Abstract
To operate wastewater treatment plants (WWTPs) with optimized efficiency, influent conditions (ICs) as initial states of inflow fed to WWTPs were monitored to identify potential anomalies that would trigger adverse events or system crash. To employ voluminous measurements for data-driven decisions, the non-linear, non-Gaussian, non-stationary, auto-correlated, cross-correlated, hetero-skedastic, case-specific nature of multivariate environmental datasets must be considered. This research proposed kernel machine learning models, the kernel principal components analysis based one-class support vector machine (KPCA-OCSVM) with various kernels, to learn anomaly-free training set then classify the testing set. A seven-years multivariate ICs time series was introduced with exploratory analysis performed to reveal temporal behaviors and statistical properties. KPCA with polynomial kernels sufficiently output representative features, based on which OCSVM with Gaussian kernels sensitively and specifically identified anomalies in ICs that were previously omitted by WWTP operators. The proposed kernel algorithms surpassed previous linear PCA-based K-nearest-neighbors models, and improved outcomes with limited increase in computation cost.
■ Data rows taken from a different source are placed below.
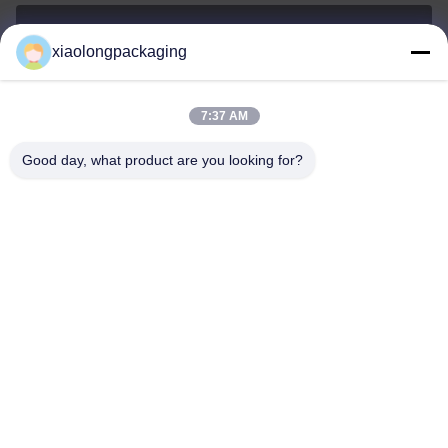
xiaolongpackaging
Tina@xiaolongpackaging.com
E-mail
7:37 AM
Good day, what product are you looking for?
0086-15322891631
Telepon
Dongguan Xiaolong Packaging Industry Co.,
Ltd.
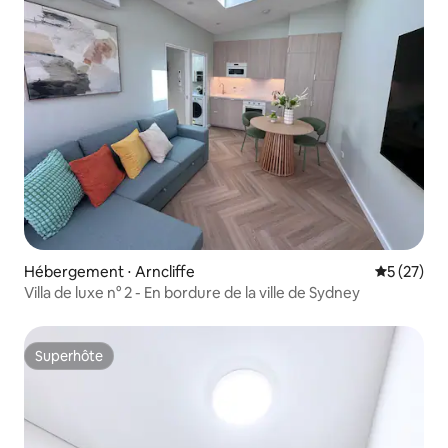
Hébergement ⋅ Arncliffe
Évaluation
5 (27)
Villa de luxe n° 2 - En bordure de la ville de Sydney
Superhôte
Superhôte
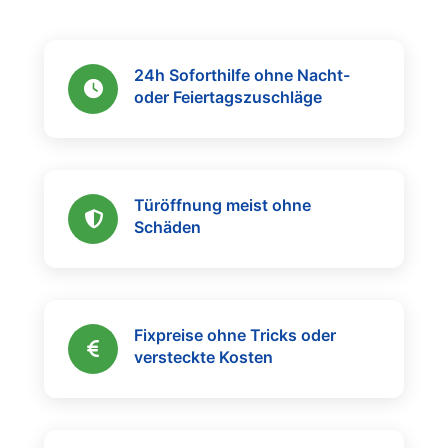
24h Soforthilfe ohne Nacht-
oder Feiertagszuschläge
Türöffnung meist ohne
Schäden
Fixpreise ohne Tricks oder
versteckte Kosten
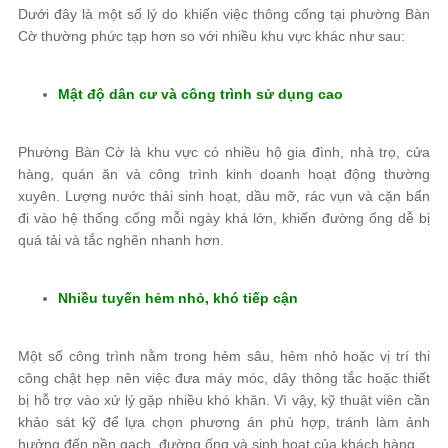
Dưới đây là một số lý do khiến việc thông cống tại phường Bàn
Cờ thường phức tạp hơn so với nhiều khu vực khác như sau:
Mật độ dân cư và công trình sử dụng cao
Phường Bàn Cờ là khu vực có nhiều hộ gia đình, nhà trọ, cửa
hàng, quán ăn và công trình kinh doanh hoạt động thường
xuyên. Lượng nước thải sinh hoạt, dầu mỡ, rác vụn và cặn bẩn
đi vào hệ thống cống mỗi ngày khá lớn, khiến đường ống dễ bị
quá tải và tắc nghẽn nhanh hơn.
Nhiều tuyến hẻm nhỏ, khó tiếp cận
Một số công trình nằm trong hẻm sâu, hẻm nhỏ hoặc vị trí thi
công chật hẹp nên việc đưa máy móc, dây thông tắc hoặc thiết
bị hỗ trợ vào xử lý gặp nhiều khó khăn. Vì vậy, kỹ thuật viên cần
khảo sát kỹ để lựa chọn phương án phù hợp, tránh làm ảnh
hưởng đến nền gạch, đường ống và sinh hoạt của khách hàng.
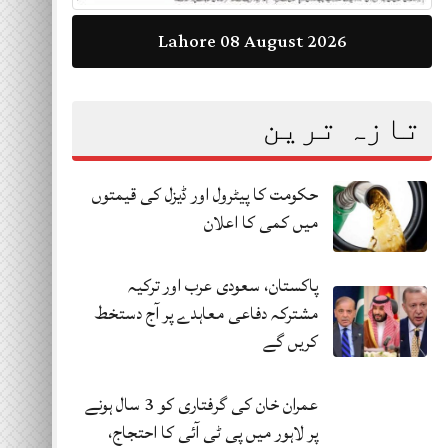
Lahore 08 August 2026
تازہ ترین
حکومت کا پیٹرول اور ڈیزل کی قیمتوں
میں کمی کا اعلان
پاکستان، سعودی عرب اور ترکیہ
مشترکہ دفاعی معاہدے پر آج دستخط
کریں گے
عمران خان کی گرفتاری کو 3 سال ہونے
پر لاہور میں پی ٹی آئی کا احتجاج،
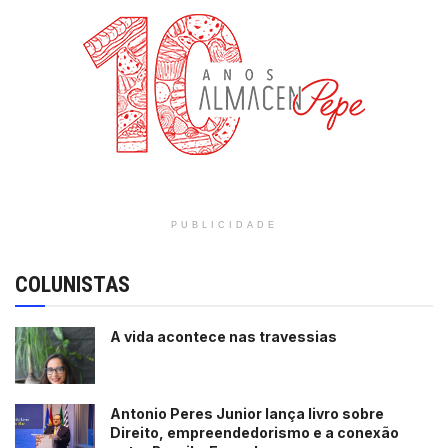
PUBLICIDADE
COLUNISTAS
A vida acontece nas travessias
Antonio Peres Junior lança livro sobre
Direito, empreendedorismo e a conexão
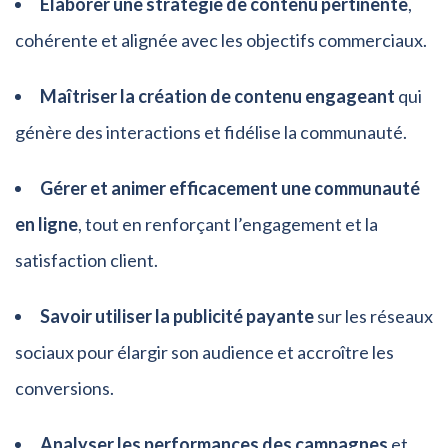
Élaborer une stratégie de contenu pertinente
,
cohérente et alignée avec les objectifs commerciaux.
Maîtriser la création de contenu engageant
qui
génère des interactions et fidélise la communauté.
Gérer et animer efficacement une communauté
en ligne
, tout en renforçant l’engagement et la
satisfaction client.
Savoir utiliser la publicité payante
sur les réseaux
sociaux pour élargir son audience et accroître les
conversions.
Analyser les performances des campagnes
et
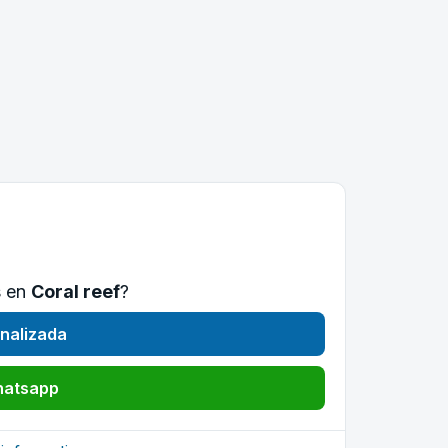
s en
Coral reef
?
nalizada
hatsapp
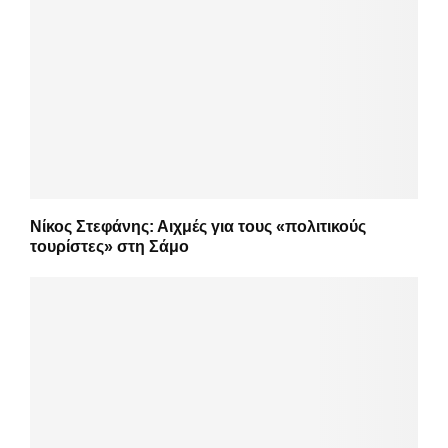
Νίκος Στεφάνης: Αιχμές για τους «πολιτικούς
τουρίστες» στη Σάμο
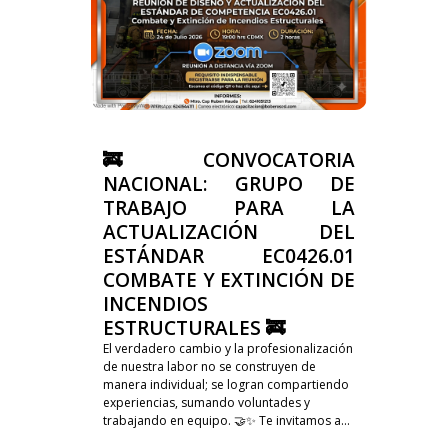
🚒 CONVOCATORIA
NACIONAL: GRUPO DE
TRABAJO PARA LA
ACTUALIZACIÓN DEL
ESTÁNDAR EC0426.01
COMBATE Y EXTINCIÓN DE
INCENDIOS
ESTRUCTURALES 🚒
El verdadero cambio y la profesionalización
de nuestra labor no se construyen de
manera individual; se logran compartiendo
experiencias, sumando voluntades y
trabajando en equipo. 🤝✨ Te invitamos a...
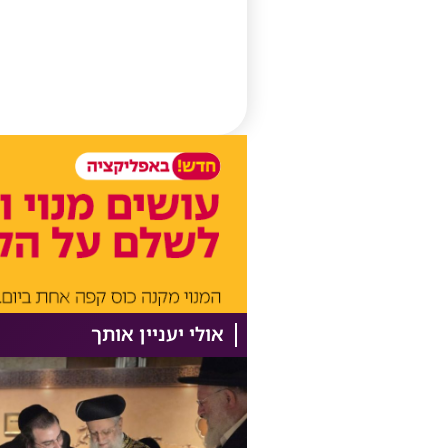
אולי יעניין אותך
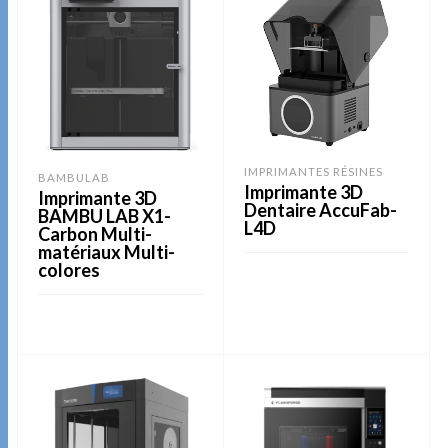
IMPRIMANTES RÉSINES
BAMBULAB
Imprimante 3D
Imprimante 3D
Dentaire AccuFab-
BAMBU LAB X1-
L4D
Carbon Multi-
matériaux Multi-
colores
LIRE LA SUITE
LIRE LA SUITE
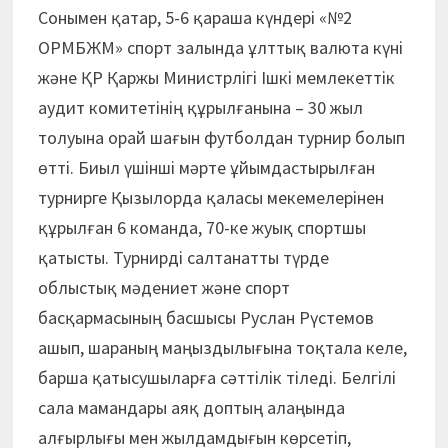
Сонымен қатар, 5-6 қараша күндері «№2
ОРМБЖМ» спорт залында ұлттық валюта күні
және ҚР Қаржы Министрлігі Ішкі мемлекеттік
аудит комитетінің құрылғанына – 30 жыл
толуына орай шағын футболдан турнир болып
өтті. Биыл үшінші мәрте ұйымдастырылған
турнирге Қызылорда қаласы мекемелерінен
құрылған 6 команда, 70-ке жуық спортшы
қатысты. Турнирді салтанатты түрде
облыстық мәдениет және спорт
басқармасының басшысы Руслан Рүстемов
ашып, шараның маңыздылығына тоқтала келе,
барша қатысушыларға сәттілік тіледі. Белгілі
сала мамандары аяқ доптың алаңында
алғырлығы мен жылдамдығын көрсетіп,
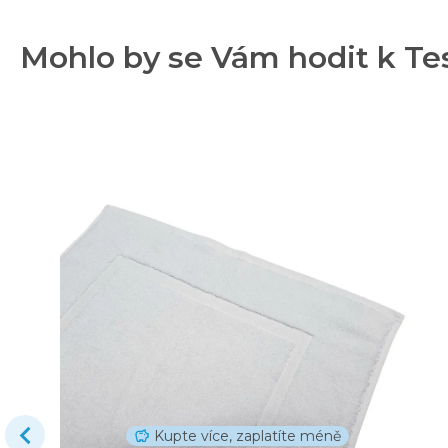
Mohlo by se Vám hodit k Tes
Kupte více, zaplatíte méně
Without requiring linear, Gaussian, stationary, independent, and homo-skedastic qualities from data, the proposed flexible environmental data science approach could be transferred, rebuilt, and tuned conveniently for ICs from different WWTPs.
Highlights
This paper proposed an effective monitoring strategy merging the desirable characteristics of Kernel PCA (KPCA) modeling with an unsupervised one-class Support vector machine (SVM) (OCSVM) scheme to distinguish normal from abnormal measurements
EXPLORATIVE ANALYSIS AND VISUALIZATION OF A HISTORICAL MULTIVARIATE influent conditions (ICs) DATASET To verify the hypothesis, one dataset from full-scale WWTP was engaged for training and testing
radial basis functions (RBF) KPCAs were poor with fewer principal components (PCs) but functioned better with more, which would involve intensive computation or potential overfitting and not suitable for online process monitoring or knowledge sharing among different WWTP ICs
Summary
Control, and automation in WWTPs are producing quantities of multivariate time series data, which are often unexploited This ‘‘data-rich, information-poor’’ dilemma is attributed to the lack of methodology to select the right algorithm for a given case, the lack of standard prototypical data processing procedures, and the lack of trained environmental data scientist or data science expertise among environmental scientists [4]. This paper proposed an effective monitoring strategy merging the desirable characteristics of KPCA modeling with an unsupervised one-class SVM (OCSVM) scheme to distinguish normal from abnormal measurements. In this regards, KPCA was used to account for nonlinearities in the multivariate ICs data.